Izinkan saya menyebut lagi kata usang itu: kapitalisme. Ya, berkat kapitalisme, kita mengenal pembagian pasar, antara yang tradisional dan modern. Tradisional untuk yang kumuh, kotor, jorok, dan tidak elok, sedangkan modern adalah yang bersih, rapi, asri, dan elok. Siapa pula yang sanggup menolak berbelanja di pasar modern yang elok itu? Andaipun ada yang menolak, alasannya bukan karena tidak punya fulus, tetapi lebih disebabkan yang bersangkutan mukim di desa, jauh dari kota, tempat pasar modern yang sering kita sebut mal itu berdiri megah.

Kini, lagi-lagi berkat kapitalisme, mal telah berubah wujud menjadi salah satu syarat sebuah tempat disebut kota. Bila kotamu tak punya mal, bersiaplah menanggung beban mental. Telingamu pun harus tebal pada ragam ejekan dari orang yang mengunjungi atau sekedar tahu bahwa di kotamu belum bermal.
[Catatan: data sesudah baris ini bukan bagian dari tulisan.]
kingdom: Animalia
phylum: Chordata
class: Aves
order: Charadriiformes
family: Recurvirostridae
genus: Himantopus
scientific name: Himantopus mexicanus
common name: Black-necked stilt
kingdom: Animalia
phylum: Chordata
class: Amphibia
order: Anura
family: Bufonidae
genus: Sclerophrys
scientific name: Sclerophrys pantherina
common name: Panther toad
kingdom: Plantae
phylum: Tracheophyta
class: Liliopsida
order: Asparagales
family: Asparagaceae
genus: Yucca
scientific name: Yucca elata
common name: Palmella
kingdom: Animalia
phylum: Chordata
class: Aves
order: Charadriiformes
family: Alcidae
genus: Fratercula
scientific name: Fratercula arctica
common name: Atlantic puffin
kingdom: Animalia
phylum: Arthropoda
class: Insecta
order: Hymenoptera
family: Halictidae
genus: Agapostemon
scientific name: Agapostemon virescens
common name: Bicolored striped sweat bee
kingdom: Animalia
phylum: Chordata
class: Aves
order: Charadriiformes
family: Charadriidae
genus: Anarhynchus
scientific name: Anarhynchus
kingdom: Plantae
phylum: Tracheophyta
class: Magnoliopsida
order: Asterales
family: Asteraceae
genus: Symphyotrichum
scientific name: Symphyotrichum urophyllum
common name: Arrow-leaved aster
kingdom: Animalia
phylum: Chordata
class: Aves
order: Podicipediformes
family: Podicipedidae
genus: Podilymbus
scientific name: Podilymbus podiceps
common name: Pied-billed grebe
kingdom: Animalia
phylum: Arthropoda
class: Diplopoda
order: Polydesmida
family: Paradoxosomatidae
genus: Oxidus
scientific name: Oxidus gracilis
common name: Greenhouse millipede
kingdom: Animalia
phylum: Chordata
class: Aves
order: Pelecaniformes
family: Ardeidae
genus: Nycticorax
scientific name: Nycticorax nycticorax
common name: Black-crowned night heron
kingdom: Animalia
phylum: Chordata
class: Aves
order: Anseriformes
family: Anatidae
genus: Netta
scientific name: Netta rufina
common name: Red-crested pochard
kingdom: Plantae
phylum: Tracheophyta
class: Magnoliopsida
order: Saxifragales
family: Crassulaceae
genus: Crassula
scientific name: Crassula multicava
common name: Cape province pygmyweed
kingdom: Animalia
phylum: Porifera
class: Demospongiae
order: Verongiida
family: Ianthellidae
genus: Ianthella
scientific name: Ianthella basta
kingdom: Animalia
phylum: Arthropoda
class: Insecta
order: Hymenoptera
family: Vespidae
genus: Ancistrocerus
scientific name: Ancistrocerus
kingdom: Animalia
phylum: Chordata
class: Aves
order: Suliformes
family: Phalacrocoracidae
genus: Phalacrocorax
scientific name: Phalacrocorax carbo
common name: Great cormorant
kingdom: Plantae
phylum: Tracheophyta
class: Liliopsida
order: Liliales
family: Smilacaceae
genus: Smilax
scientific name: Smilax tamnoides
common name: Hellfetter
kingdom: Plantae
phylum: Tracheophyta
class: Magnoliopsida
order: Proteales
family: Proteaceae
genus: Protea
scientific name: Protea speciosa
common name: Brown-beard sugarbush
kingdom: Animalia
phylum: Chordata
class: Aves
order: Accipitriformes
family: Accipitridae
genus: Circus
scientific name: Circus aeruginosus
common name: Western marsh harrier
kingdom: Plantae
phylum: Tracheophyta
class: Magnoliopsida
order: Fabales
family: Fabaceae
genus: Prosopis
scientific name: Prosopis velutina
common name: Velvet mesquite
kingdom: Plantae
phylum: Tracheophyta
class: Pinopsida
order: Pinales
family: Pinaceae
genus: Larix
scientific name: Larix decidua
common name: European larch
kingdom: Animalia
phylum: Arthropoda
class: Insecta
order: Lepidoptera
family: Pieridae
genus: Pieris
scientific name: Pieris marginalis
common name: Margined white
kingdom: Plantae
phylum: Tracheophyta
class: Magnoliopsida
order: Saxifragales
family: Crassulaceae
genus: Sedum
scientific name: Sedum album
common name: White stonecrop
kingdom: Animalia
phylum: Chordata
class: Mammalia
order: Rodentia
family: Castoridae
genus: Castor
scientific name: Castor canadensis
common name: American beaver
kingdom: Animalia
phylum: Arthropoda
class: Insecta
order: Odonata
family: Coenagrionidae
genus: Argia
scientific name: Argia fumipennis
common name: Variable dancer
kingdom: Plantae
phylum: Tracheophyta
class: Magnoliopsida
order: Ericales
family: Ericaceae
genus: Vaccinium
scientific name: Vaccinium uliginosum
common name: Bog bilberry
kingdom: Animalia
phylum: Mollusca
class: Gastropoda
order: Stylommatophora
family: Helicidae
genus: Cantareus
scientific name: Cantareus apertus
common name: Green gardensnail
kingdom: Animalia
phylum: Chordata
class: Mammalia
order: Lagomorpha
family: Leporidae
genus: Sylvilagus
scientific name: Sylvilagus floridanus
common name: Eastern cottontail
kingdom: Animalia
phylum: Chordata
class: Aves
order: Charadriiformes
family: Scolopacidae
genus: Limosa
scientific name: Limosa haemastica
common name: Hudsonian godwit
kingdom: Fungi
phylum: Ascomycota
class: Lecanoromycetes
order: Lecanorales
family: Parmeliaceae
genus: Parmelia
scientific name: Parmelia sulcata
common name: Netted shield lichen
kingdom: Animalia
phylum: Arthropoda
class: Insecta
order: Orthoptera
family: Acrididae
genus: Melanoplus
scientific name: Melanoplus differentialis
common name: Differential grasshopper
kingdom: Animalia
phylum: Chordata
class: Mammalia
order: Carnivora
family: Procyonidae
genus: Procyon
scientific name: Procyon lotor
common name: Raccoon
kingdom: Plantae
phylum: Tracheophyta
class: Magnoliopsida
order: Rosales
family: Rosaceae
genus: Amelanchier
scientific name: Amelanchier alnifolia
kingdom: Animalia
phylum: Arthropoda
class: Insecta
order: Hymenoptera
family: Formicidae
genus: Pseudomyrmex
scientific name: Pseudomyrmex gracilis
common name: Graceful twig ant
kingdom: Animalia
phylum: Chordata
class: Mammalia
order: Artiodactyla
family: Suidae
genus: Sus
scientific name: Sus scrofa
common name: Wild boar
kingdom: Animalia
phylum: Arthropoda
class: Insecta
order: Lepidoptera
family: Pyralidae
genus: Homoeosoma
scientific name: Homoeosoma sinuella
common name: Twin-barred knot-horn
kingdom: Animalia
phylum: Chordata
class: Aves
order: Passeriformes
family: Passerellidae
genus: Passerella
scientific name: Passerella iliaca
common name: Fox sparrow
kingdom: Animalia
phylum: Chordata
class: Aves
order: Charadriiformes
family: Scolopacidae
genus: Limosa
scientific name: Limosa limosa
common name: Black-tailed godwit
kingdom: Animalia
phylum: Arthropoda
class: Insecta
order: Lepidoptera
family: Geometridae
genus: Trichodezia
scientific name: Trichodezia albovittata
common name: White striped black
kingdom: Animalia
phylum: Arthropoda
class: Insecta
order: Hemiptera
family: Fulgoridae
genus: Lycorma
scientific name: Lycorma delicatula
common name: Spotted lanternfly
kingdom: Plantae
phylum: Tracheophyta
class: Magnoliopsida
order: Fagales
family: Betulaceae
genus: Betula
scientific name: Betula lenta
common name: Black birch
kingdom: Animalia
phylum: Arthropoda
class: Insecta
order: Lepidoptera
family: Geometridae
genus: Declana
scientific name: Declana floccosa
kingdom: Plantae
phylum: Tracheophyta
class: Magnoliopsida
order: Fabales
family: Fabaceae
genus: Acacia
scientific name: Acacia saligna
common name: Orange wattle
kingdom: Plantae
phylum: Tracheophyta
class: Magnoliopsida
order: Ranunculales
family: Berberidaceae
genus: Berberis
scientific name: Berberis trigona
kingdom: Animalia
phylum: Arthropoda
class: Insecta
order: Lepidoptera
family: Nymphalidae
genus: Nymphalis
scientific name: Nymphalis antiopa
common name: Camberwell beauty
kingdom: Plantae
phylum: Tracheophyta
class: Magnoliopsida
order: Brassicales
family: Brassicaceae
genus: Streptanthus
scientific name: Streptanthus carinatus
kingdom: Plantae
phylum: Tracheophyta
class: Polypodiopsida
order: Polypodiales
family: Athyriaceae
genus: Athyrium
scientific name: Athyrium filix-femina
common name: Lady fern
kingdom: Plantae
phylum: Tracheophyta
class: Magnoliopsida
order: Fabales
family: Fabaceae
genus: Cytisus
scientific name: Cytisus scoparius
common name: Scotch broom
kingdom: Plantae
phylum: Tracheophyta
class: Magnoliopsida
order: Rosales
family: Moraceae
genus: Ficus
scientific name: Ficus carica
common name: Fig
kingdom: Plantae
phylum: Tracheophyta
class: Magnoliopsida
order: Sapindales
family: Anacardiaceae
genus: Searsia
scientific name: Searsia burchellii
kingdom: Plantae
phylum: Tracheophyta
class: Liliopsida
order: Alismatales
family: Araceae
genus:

Sesuai premis ini, maka katakanlah, saat ini Magelang sedang berusaha keras mengangkat derajatnya sekaligus membuat penduduknya tak perlu menanggung beban mental dan bertelinga tebal. Sudah ada sebuah mal megah di kota ini yang bisa dikunjungi oleh siapa saja sejak tahun lalu. Mal itu diberi nama Armada Town Square (Artos).